Features: The opening piece won’t capture students attention; they won’t find that it relates to their lives or experiences. “Horse and carriage,” “General Motors”; why do they choose these dated quotes?
Chapter Rating (this manuscript) ` 2 = needs improvement
Chapter Rating (current text) 5 = above average Chapter 10
Organization: Appropriate
Writing: See comments above
Coverage:
Where are the theoretical perspectives? These concepts (caste and class) are the subject of long and rich debates in the field. These authors treat them as if they are known entities.
To explain stratification first in it’s functions is unconventional and leads students to see it as an immutable fact. They state “No culture has ever devised a successful means of organizing a large population without stratification and inequality.” First of all “cultures” do not organize populations. Second, the sentence hinges on the idea of “organizing,” which it leaves undiscussed.
Features: The purpose of this chapter is not clear; should it relate to “current issues in anthropology,” “political economy,” “structuralism” or “ideology?” There is a great debate about “caste: class or race” which might well make this all make more sense. The way it is, I’m not sure when I might ask students to read this.
Chapter Rating (this manuscript) ` 1 = poor
Chapter Rating (current text) NA
Chapter 11
Organization: Appropriate
Writing: See comments above
Coverage: Another Inequalities chapter? It looks like some previous reviewer told them to divide up this material into two chapters. It doesn’t work because the authors are not clear on what they want to say about the four topics, or how to relate them to theory or each other. I would have my students skip both. The authors fail to do a comprehensive “introduction” to the topics nor do they give me breadth enough to integrate it with what I do know about the topic.
If you’re going to talk about inequality, where is the material on nationhood and identity?!
The discussion of ethnicity is good, although it leaves the important question hanging. These authors seem not to have read M.G. Smith or Barth, leaving them with a very superficial (if current) perspective on the topic.
Features: Rape is a difficult topic with a student body in which half live with the fear or have lived through the reality.

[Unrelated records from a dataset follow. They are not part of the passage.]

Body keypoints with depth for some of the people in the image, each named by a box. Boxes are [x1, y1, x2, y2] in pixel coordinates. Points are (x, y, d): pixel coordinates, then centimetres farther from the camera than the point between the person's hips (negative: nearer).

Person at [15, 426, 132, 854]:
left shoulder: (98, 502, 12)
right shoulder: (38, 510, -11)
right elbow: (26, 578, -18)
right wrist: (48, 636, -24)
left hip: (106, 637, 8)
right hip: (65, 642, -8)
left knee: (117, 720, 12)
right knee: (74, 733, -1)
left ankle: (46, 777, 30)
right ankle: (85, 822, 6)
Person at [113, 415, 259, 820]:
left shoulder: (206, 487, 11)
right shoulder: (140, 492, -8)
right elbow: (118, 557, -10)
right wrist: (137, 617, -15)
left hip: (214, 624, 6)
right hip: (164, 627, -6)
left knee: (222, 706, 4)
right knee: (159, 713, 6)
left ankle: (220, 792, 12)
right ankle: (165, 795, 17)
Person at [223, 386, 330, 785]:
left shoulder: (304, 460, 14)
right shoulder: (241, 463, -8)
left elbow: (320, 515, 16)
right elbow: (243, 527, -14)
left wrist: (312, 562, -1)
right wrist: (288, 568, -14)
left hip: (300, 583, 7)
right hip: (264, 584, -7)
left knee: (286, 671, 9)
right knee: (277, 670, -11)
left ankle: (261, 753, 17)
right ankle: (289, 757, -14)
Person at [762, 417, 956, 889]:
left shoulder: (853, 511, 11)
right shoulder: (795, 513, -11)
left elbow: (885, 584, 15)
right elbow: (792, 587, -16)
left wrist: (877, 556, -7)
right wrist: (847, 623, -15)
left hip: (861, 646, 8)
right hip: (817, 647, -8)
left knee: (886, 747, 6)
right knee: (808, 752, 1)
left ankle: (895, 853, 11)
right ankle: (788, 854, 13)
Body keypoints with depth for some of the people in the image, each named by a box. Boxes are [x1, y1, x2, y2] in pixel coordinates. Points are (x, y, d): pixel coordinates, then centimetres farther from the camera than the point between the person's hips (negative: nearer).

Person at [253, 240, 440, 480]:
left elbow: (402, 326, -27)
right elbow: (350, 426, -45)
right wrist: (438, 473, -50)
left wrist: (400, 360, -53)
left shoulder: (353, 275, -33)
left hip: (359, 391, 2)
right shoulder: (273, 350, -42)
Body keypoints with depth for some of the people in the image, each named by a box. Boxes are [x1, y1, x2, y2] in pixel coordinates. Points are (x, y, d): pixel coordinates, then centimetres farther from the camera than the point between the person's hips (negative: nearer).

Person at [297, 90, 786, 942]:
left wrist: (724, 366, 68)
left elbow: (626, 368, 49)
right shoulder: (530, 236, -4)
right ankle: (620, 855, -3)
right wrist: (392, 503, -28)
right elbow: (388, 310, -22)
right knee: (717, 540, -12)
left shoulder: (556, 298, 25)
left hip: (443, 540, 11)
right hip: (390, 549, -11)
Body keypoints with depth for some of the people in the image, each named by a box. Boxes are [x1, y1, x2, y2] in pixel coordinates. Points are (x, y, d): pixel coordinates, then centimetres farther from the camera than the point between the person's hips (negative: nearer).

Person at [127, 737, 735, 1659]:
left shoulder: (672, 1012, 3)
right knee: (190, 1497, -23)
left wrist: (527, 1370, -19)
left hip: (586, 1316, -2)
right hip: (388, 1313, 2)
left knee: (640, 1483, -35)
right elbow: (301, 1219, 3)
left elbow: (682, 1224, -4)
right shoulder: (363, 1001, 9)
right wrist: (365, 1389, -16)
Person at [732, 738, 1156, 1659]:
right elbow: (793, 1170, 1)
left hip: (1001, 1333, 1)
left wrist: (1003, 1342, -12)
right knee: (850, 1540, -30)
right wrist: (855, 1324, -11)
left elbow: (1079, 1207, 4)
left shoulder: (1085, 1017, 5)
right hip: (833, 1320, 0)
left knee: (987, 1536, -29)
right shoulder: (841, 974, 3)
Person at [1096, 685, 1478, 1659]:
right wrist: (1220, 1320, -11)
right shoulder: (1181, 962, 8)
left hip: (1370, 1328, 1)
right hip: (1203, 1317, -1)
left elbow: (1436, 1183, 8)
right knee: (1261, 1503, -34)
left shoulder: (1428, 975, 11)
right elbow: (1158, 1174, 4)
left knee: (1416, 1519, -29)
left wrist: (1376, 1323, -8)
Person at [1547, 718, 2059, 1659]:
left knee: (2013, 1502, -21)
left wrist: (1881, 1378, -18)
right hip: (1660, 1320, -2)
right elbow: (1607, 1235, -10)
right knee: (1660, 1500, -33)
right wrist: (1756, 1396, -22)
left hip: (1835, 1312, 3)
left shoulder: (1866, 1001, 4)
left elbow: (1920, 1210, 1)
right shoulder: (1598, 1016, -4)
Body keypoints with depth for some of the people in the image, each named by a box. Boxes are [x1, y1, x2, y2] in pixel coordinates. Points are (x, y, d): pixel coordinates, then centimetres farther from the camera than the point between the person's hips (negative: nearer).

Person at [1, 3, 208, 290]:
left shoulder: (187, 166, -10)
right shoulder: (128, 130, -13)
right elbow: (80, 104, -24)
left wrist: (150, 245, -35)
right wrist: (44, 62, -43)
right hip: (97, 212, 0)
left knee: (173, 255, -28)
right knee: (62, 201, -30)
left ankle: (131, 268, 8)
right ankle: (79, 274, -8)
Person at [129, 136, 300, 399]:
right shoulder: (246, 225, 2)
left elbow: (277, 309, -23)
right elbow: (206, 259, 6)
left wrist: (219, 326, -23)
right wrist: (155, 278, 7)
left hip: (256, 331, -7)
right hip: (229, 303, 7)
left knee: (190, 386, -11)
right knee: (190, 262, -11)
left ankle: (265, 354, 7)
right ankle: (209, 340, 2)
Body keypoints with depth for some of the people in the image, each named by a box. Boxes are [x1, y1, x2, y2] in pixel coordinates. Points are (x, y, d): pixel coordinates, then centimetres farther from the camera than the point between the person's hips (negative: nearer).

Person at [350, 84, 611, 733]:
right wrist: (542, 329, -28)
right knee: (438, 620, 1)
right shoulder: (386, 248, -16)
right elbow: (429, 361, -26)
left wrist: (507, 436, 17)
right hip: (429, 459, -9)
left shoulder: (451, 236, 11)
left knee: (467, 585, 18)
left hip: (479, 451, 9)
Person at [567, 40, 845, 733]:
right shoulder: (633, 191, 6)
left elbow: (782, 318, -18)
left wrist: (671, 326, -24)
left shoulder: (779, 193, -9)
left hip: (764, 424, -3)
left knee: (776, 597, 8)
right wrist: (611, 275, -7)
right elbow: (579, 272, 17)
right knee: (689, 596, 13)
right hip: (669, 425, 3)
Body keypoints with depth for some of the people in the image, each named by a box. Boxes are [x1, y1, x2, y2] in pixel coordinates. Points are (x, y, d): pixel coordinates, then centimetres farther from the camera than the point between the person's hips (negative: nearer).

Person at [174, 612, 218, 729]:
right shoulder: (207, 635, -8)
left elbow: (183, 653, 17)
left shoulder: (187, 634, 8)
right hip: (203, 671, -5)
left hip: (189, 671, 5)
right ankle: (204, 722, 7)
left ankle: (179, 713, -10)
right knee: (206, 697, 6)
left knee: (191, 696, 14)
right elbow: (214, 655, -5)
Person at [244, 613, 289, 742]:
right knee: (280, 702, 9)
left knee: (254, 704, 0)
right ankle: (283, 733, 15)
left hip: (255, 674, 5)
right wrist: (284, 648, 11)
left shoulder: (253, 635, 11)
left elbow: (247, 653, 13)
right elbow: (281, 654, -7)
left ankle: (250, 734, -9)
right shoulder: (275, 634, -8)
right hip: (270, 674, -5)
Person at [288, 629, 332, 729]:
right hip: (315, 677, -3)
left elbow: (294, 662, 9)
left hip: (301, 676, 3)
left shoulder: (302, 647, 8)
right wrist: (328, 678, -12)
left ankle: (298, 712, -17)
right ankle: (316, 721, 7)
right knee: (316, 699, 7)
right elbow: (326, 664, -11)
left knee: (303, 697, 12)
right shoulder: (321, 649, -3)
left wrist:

Chapter Rating (this manuscript) ` 3 = fair
Chapter Rating (current text) NA
Chapter 12
Organization: What could be the logical explanation for joining art and religion in one chapter? They both have functions?! This reduces both to ideological superstructure and nothing in the previous chapters suggests these authors have theoretical coherence, much less one that is informed by Marx.
Writing: Discussed above.
Coverage: Conventional on religion, art seems to be an after thought. See above
Features: Introductory piece on cargo cults looks like it could have been written in 1972.